Тому, кто не видел хоть раз в жизни воробьиной ночи, трудно поверить, чтобы немые, но пронзительно яркие молнии полыхали всю ночь непрерывно со всех сторон горизонта, заливая порхающим светом все небо. Сказать, что «светло как днем», все-таки нельзя.

— Когда люди станут предписывать природе свои законы, настанет непрерывный день, — глухо говорил Алексей Максимович, — будет два солнца — днем и ночью.

— А тебе не жалко звездного неба? Не верю я ни во что бесконечное, непрерывное…

— Ты не веришь в технический прогресс? — удивился Пешков. — А хочешь быть инженером!..

Мы миновали слева караван. Могучий буксирный пароход тянул вверх пять глубоко осевших барж. На каждой барже подняты огромные, синие в трепетном свете молний паруса. Они казались вычеканенными из железных листов. В топках парохода гудело так, что рев нефтяных форсунок, отраженный горами, перекрывал неумолчный шорох волн и ропот ветра.

— «Редедя, князь касожский», — прочел я на полукружии колесных кожухов.

От барж с «белой», судя по запаху, нефтью шел острый звериный аромат.

— Левиафан! — воскликнул восхищенный Пешков. — Вот силища!.. А ты не веришь в прогресс…

— Почему не верю? Верю. Видишь эти ящики по бортам на палубе барж?
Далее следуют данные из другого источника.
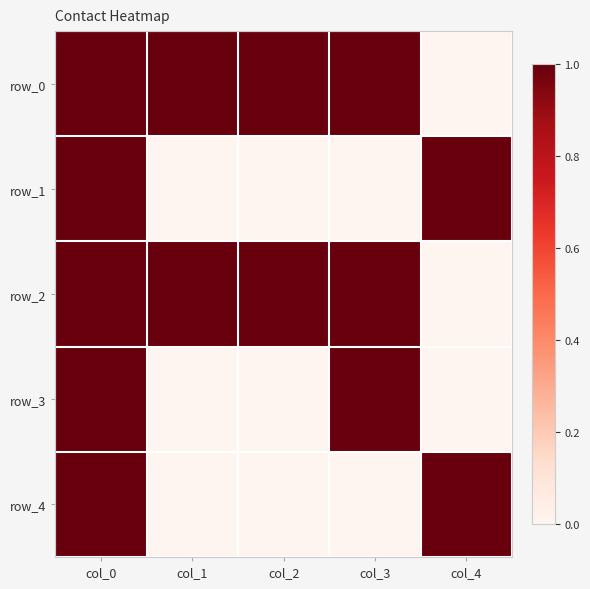

At which label is row_2 closest to 0?

col_4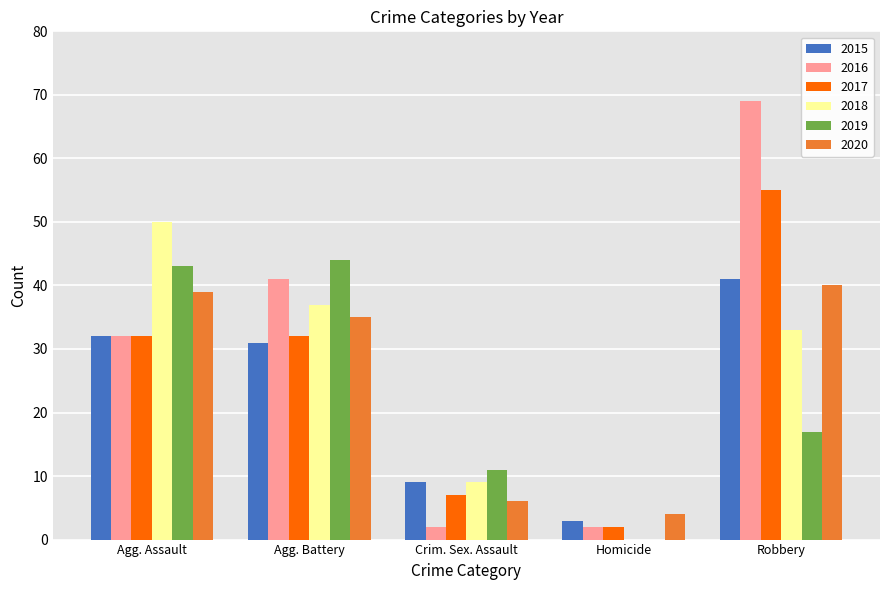

Which series has the largest total across all categories?

2016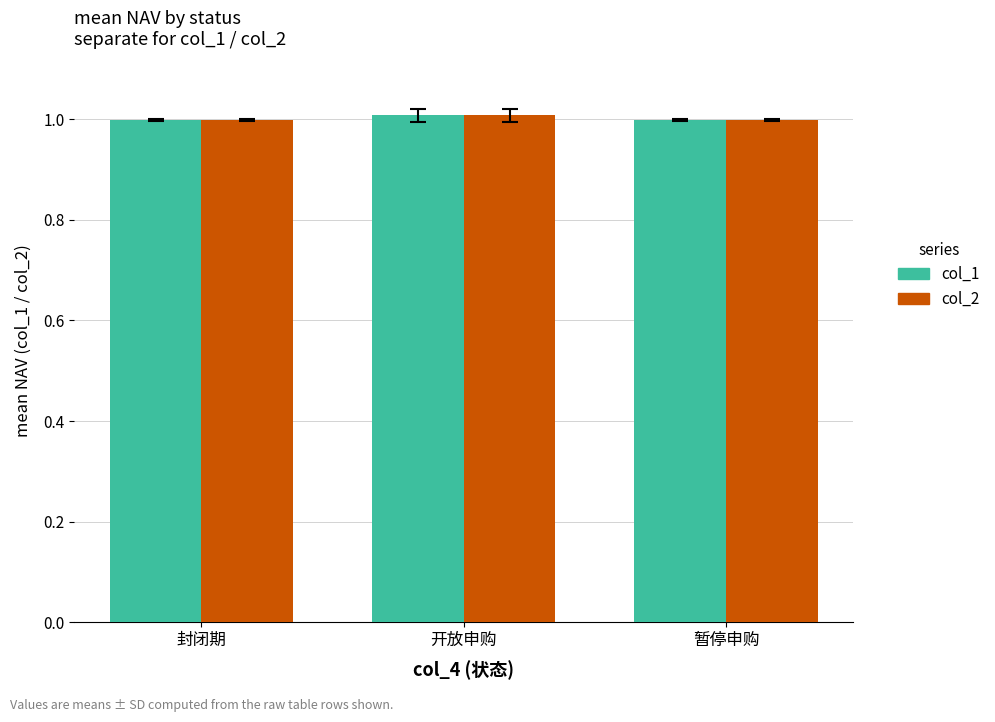

Reading right to left, transcribe all the data shown in this chart.

col_1: 1.0	1.0	1.0
col_2: 1.0	1.0	1.0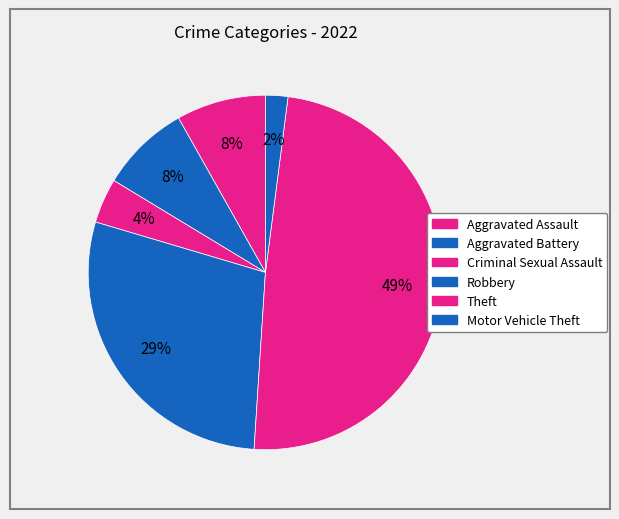

To the nearest percent, what portion does Aggravated Battery represent?

8%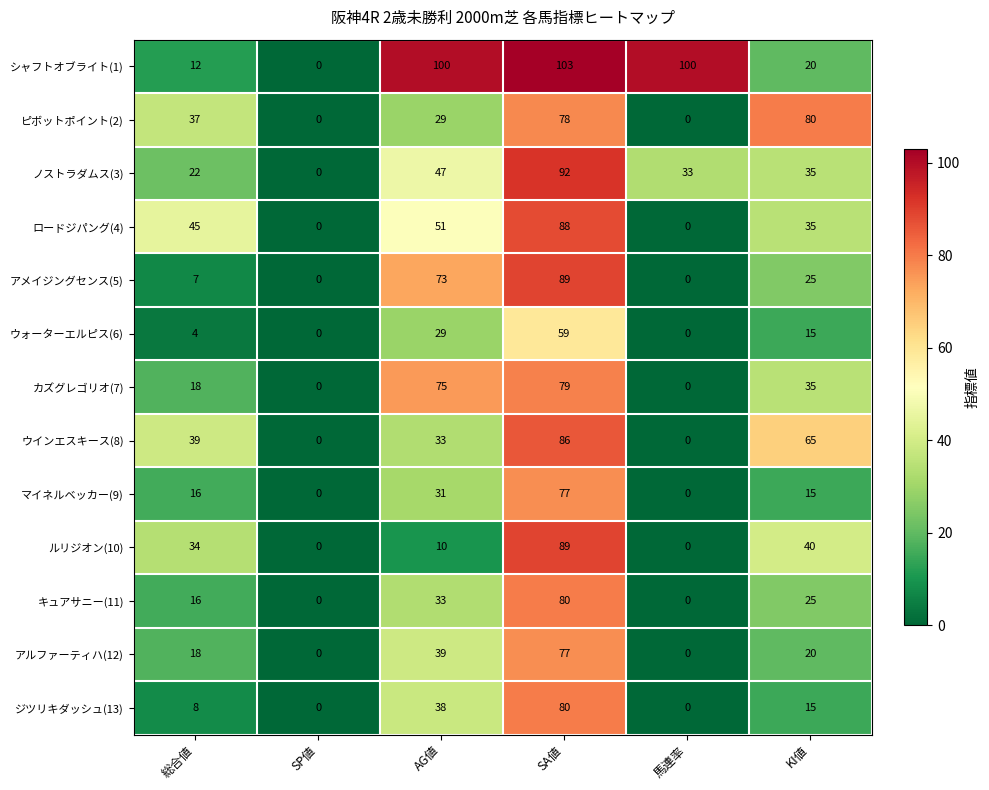

What is the sum of all ロードジパング(4) values?

219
— Ну-с… вижу, и в них цветут подсолнухи.

— Значит, в ящиках земля. Это «верхний балласт», чтобы уровень нефти, налитой в баржу, был ниже уровня воды в Волге. Давление воды не дает нефти вытекать из щелей. И река не грязнится, и нефть не теряется.

— Остроумно. Почти гениально.

— А главное — просто. И выдумал какой-то водолив, простой мужик, а не инженер…
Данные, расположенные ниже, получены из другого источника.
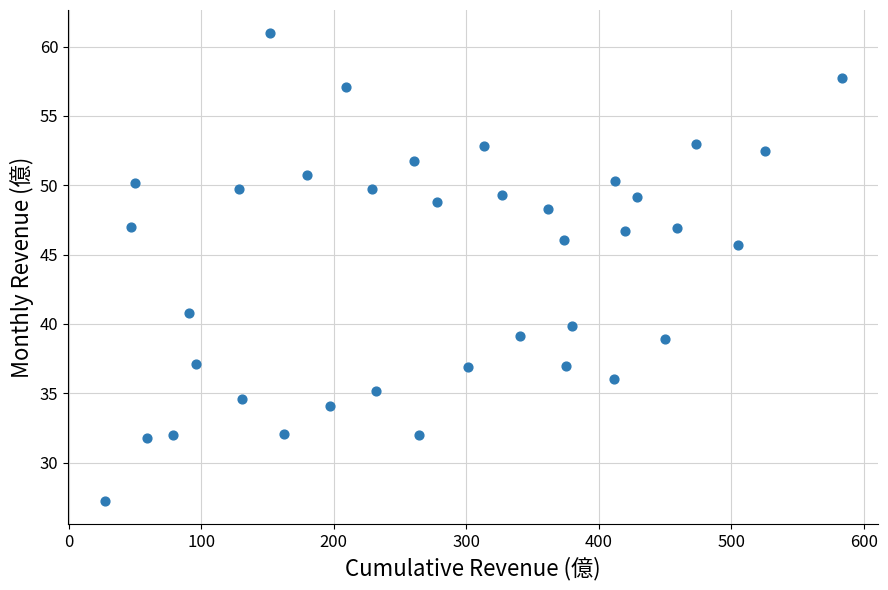

What Y value in the scatter plot is closest to 44?

45.7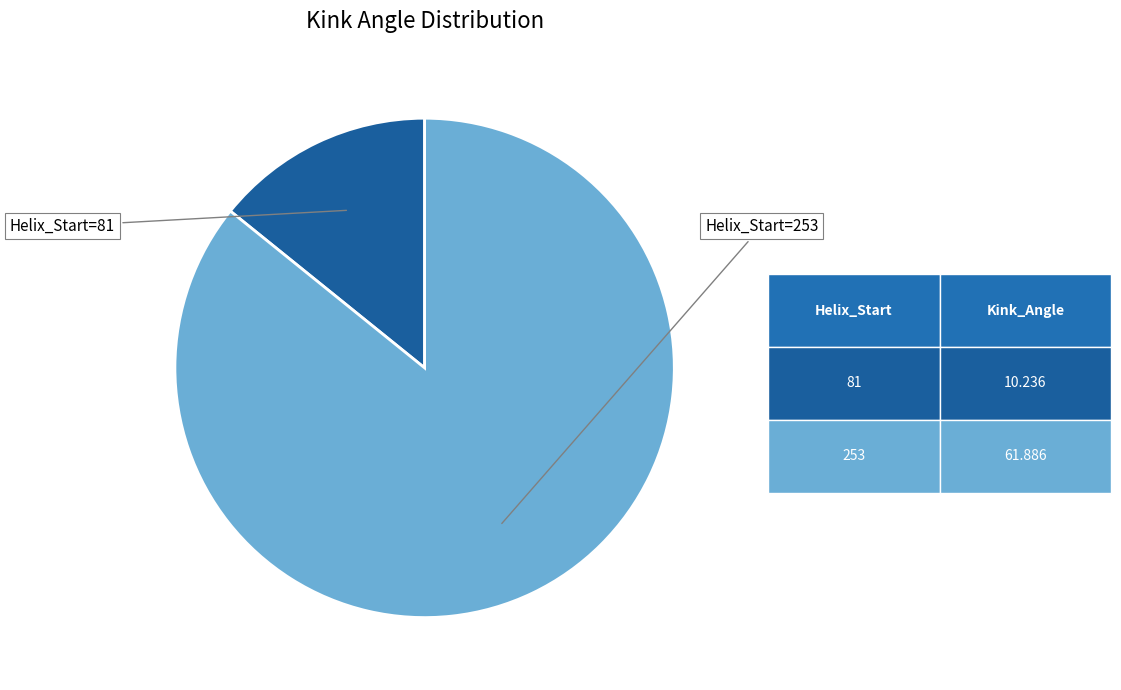

True or false: Helix_Start=81 accounts for 14% of the total.

True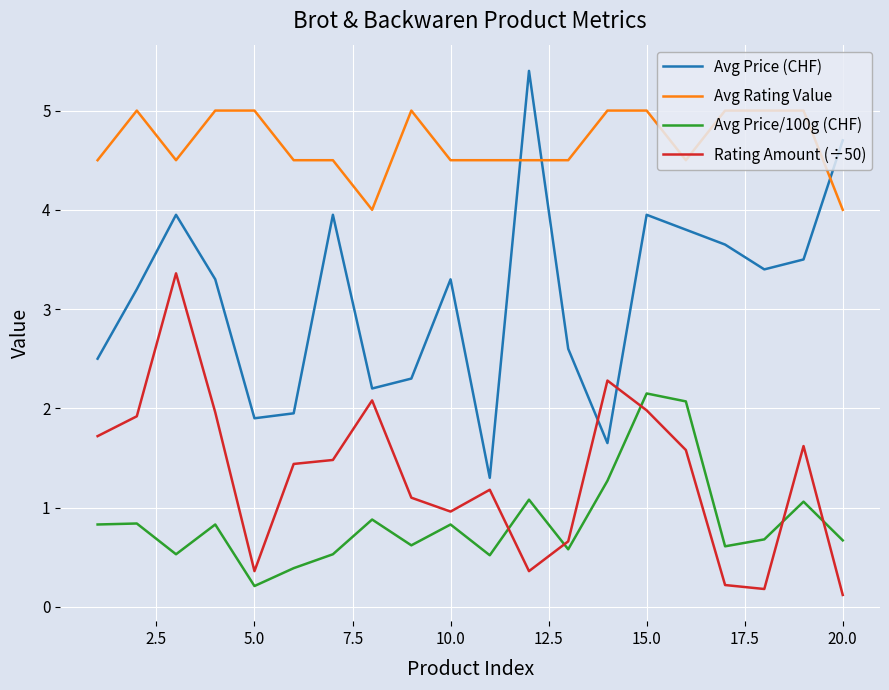

True or false: Avg Price/100g (CHF) and Avg Rating Value intersect in this chart.

False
Над волнами, как днем, носились с криками чайки, то и дело припадая к воде; из волн там и тут все чаще выскакивали рыбешки, на мгновение блистая синим серебром.

Порой из желтой кипени волжских волн дельфиньими горбами всплывали сомы или белуги. И тогда над водой букетом синих бенгальских огней вспыхивали, выпрыгнув на свет, десятки сельдей-бешенок. Чайки стаями слетались к этим местам, и казалось, что когда они, припав к воде, взлетали с добычей, рыбы превращались в птиц и улетали. Волга кишела рыбой.

К рассвету порхающий сине-зеленый свет молний начал утихать, растворяясь в спокойном свете утра. Затих и ветер. Волнение на реке быстро улеглось. Перед самым восходом солнца мы увидели явление не менее чудесное, чем зеленый луч, в поисках которого Жюль Верн заставил своих героев совершить далекое путешествие. Всем знакомы эти синие утра, когда после ночи, проведенной без сна при искусственном свете, выйдешь на рассвете из комнаты и ошеломленный остановишься на пороге, впивая морозный воздух. Не веришь глазам: все залито великолепной синевой. Особенно эффектны бывают в эти краткие минуты синие снега. Чудесно! Ну, конечно, я знаю, что тут нет никакого чуда и все очень просто объясняется устройством нашего глаза, физиологией зрения и так далее. Но видеть мир хотя бы на мгновение преображенным и подышать хоть несколько минут упоительным воздухом после ночной духоты — какое счастье! Вот и тут мы оба собственными глазами после воробьиной ночи, пред самым восходом солнца видели мир волшебно преображенным. На краткое мгновение все, что мы видели, оказалось залитым огненно-красным светом. Волга, пески за ней, каменные обрывы Жигулей пламенели всеми оттенками живого огня. А гривы лугового берега, зелень кустов и сосны на горах стали угольно-черными.

— Прекрасно! — воскликнул Пешков. — В буквальном смысле прекрасно, — прибавил он.

— А какова чернота! Ты видел?..

— То же, что и ты… Гм, признаюсь, я до сего дня думал, что черный цвет изобретен человеком. Оказывается, черный цвет в природе вещей…

— Не цвет, а полное отсутствие цвета.

Брызнуло белым огнем солнце — и чудесное видение пропало.

Оба мы порядочно устали.

— Надо остановиться. Оброни парус.

Я отдал подъемный шкот. Парус упал, накрыв ребят.